Google User Search Logs – Is it Personal Data or Information as per LAW?
Google User Search Logs – Is it Personal Data or Information?
Privacy concerns relate to personally information or personal data,
that is, as defined in The IT Rules under The ITAct, 2000 i.e “Personal information” means any information that relates
to a natural person, which, either directly or indirectly, in combination with
other information available or likely to be available with a body corporate, is
capable of identifying such person. Information which can be used to uniquely identify, contact, or
locate a specific individual person. Federal privacy legislation protects
personal data in a number of contexts, such as health information, financial
data, or credit reports. Similarly, the European data protection framework
applies to "personal data," defined as "any
information relating to an identified or identifiable natural
person ('data subject'); an identifiable person is one who can be identified,
directly or indirectly, in particular by reference to an identification number
or to one or more factors specific to his physical, physiological, mental,
economic, cultural or social identity."
Information that cannot be linked to an individual person is not
problematic from a privacy standpoint. Imagine we have highly revealing data
about Sify user 200805, but we do not know, nor can we find out, who the user is.

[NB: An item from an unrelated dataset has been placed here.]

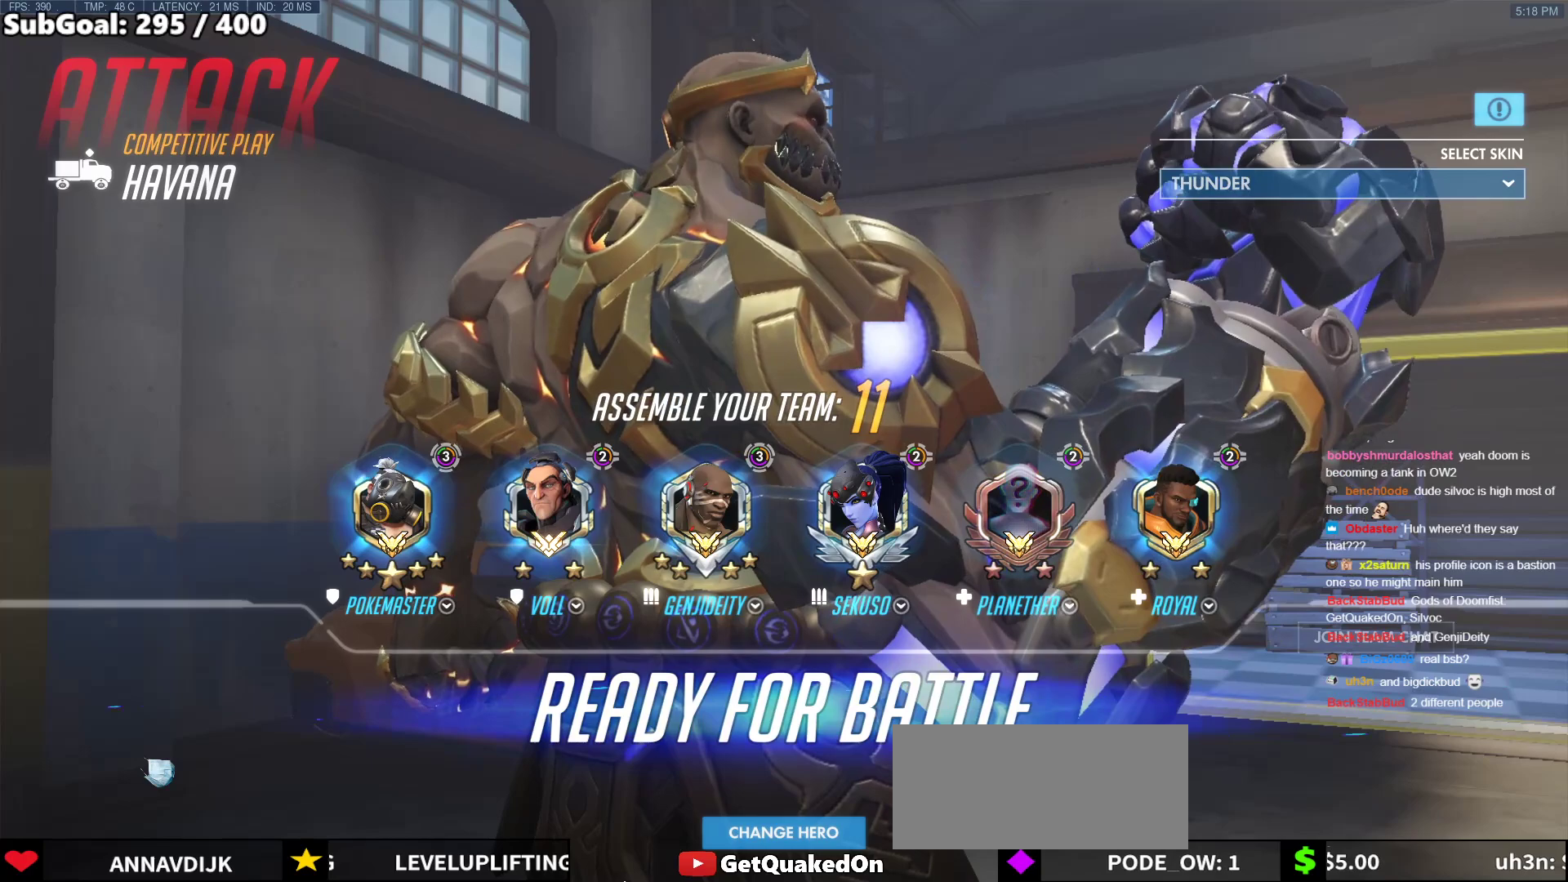
{"keys": [], "mouse": [], "events": []}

Or consider I tell you that X is a drugs-addicted, searches for teen sex, who
earns Rs.80,000 a month, half of which is spent on online porn. Absent any
indication as to the identity of X, this information is meaningless from a
privacy perspective.
Do users' search logs constitute "personal data"?
Can the data in search logs be traced to specific individuals?
I show that they do, and therefore raise serious privacy problems.
First, as noted above, search engines log a user's queries under such user's IP
address. An IP address is a unique string of numbers assigned to a user's
computer by his/her Internet Service Provider (ISP) in order to communicate
with her computer on the network. Simply put, it is the cyberspace equivalent
of a real space street address or phone number. An IP address may be dynamic,
meaning a different address is assigned to a user each time He/she logs on to
the network; or static, that is assigned to a computer by an ISP to be its
permanent Internet address. The question of whether an IP address constitutes
"personal data" has been much debated in the EU. It is equivalent to
asking whether "Plot no. 435, Malabar Hill, Mumbai" or "919821763157"
constitutes personal data. The answer depends on whether the address might be
linked to an "identified or identifiable natural person" through reasonable
means. Clearly, a static address is more "personal" than a dynamic address;
and in either case, an address is more "personal" in the possession
of an ISP, which has the capacity to link it to a specific user's registration
information, than in the hands of other parties. The European data protection
watchdog, the Article 29 Working Party, has already opined that even dynamic IP
addresses constitute "personal data." It stated that "unless the
ISP is in a position to distinguish with absolute certainty that the data
correspond to users that cannot be identified, it will
have to treat all IP information as personal data, to be on the
safe side."
Consequently, even if Google could not link an IP address (and
therefore her search log) to a specific individual, the fact that ISPs have
such capability and that the government may order them to do so renders search
logs "personal data" for privacy purposes. It is the capacity to
link, not the actual linking, that makes the data personal.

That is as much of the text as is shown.